A imagem corporal é um aspeto preocupante para os doentes com cancro de um modo
geral e especialmente para os adolescentes, pois está fortemente relacionada
com a identidade pessoal e com as relações de intimidade (Fan e Eiser, 2009).
Os artigos analisados efetivamente evidenciam a seriedade das experiências e a
complexidade dos mecanismos a que os adolescentes têm de recorrer para lidar
com as mudanças da aparência durante os tratamentos. Os processos de gestão da
situação de aparência alterada, podem passar por formas de disfarce e inibição
de aparecer em público ou por encontrar uma apresentação alternativa e aprender
a viver com as reações dos outros.
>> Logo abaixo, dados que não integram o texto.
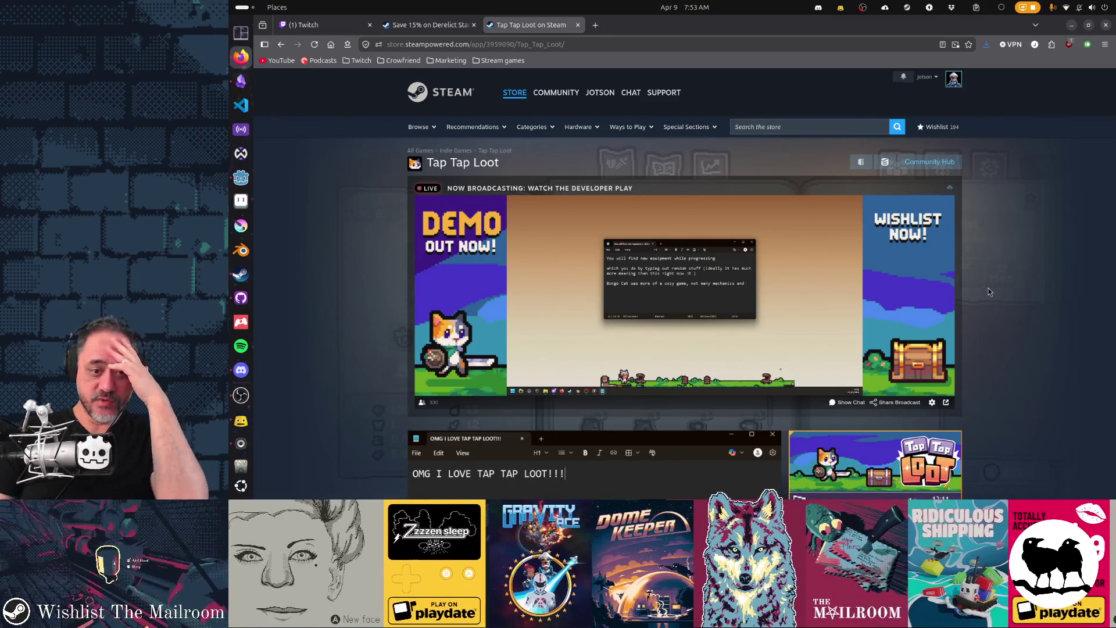
{"action": "scroll", "coordinate": [988, 290], "scroll_direction": "down", "scroll_amount": 5}
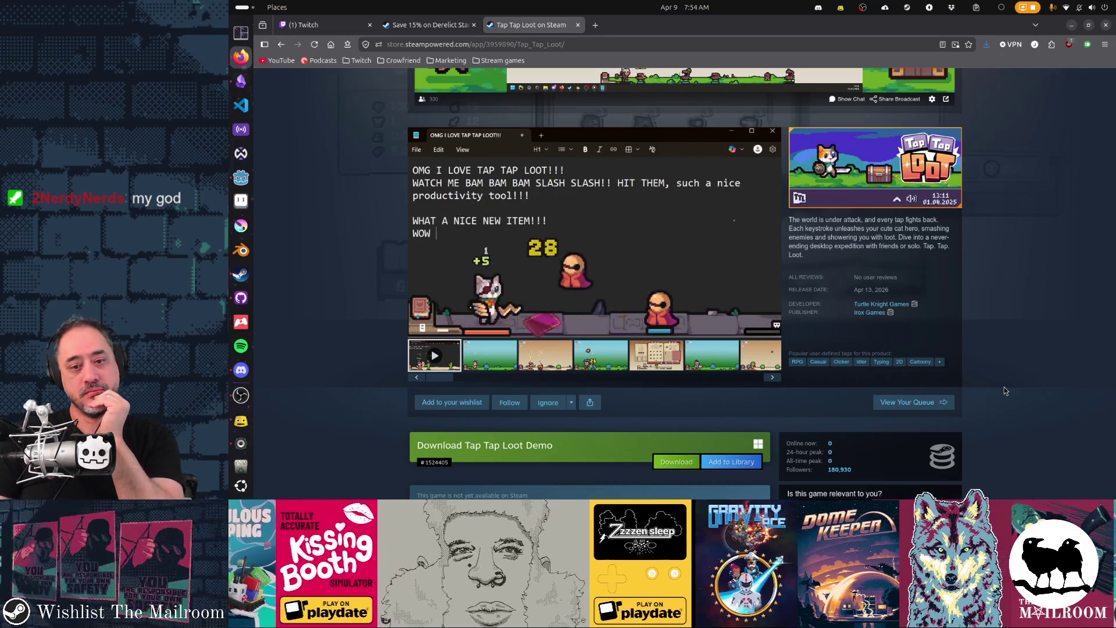
{"action": "scroll", "coordinate": [988, 377], "scroll_direction": "down", "scroll_amount": 3}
Pode até, superadas as fases de rejeição da
diferença e de persistir no regresso à normalidade, traduzir-se numa mudança
e relativização da aparência como valor (Williamson et al., 2010; Wallace et
al., 2007). A sensibilidade, a informação, o apoio técnico dos profissionais,
assim como a compreensão e proteção dos pares, especialmente no espaço escolar,
são considerados fundamentais.
Os campos de atividades/férias são apreciados como muito importantes e
benéficos para a adaptação positiva ao cancro e seus tratamentos. A maioria dos
adolescentes participantes sente que podem beneficiar de serem capazes de falar
com outros sobreviventes acerca das suas experiências, incluindo a gestão da
aparência alterada desde o diagnóstico até depois do tratamento. Necessitam
ouvir histórias de sucesso e de falar com alguém que genuinamente sinta pelo
que estão a passar (Wallace et al., 2007; Ramini, Brown e Buckner 2008).
Conclusão
Os resultados da presente revisão da literatura sobre a adaptação dos
adolescentes com cancro em fase de tratamento permitem-nos uma visão mais atual
e esclarecida acerca dessa experiência crítica de vida e abrem novas
perspetivas para investigações futuras.
Fica-se com a ideia de que o modelo comportamentalista de coping (inspirado na
escola de Folkman e Lazarus), não sendo rejeitado, tende a ser questionado como
referência dominante e complementado a partir de novas perspetivas teóricas,
das áreas sócio cognitivista e fenomenológica, ou introduzindo novas
argumentos, como a relevância da correspondência entre coping e perceção de
controlo, dos estilos adaptativos (repressivos/ansiosos) ou, ainda, do
temperamento.
Também se reconhece que é forçoso dar mais atenção ao processo de adaptação,
enquanto transição pessoal, acentuando as mudanças intrapsíquicas em situações
de ameaça para a vida, nomeadamente ao nível dos valores e das visões do mundo,
ou, ainda, à necessidade dos indivíduos alternarem o seu foco existencial, por
períodos, ao longo da doença (ora colocando a doença e o sofrimento em primeiro
plano, ora abstraindo-se da doença e centrando-se em si como pessoa e na
reapreciação da vida e das relações).
Ao nível das implicações para a prática de cuidados o que mais sobressai é a
pluralidade de reações dos adolescentes com cancro face aos eventos
considerados stressores e que é essencial aceder às avaliações dos adolescentes
acerca da sua ameaça e controlabilidade. Parece também estar reunida evidência
empírica de que os adolescentes têm elevadas capacidades de resiliência e
confronto com a doença e com os tratamentos e que as suas maiores fontes de
suporte são uma família funcional e a continuidade das relações positivas com
os amigos. Dos profissionais de saúde esperam sobretudo sensibilidade,
competência técnica e informação que lhes permita antever o futuro e ter
esperança.
É preciso ouvir a voz dos adolescentes e dos seus pais: é essencial que possam
expressar as suas sensações e sentimentos de mal-estar, de capacidade ou
limitação funcional, assim como indicar formas mais satisfatórias de cuidado,
tendo em conta as suas condições, necessidades e expectativas.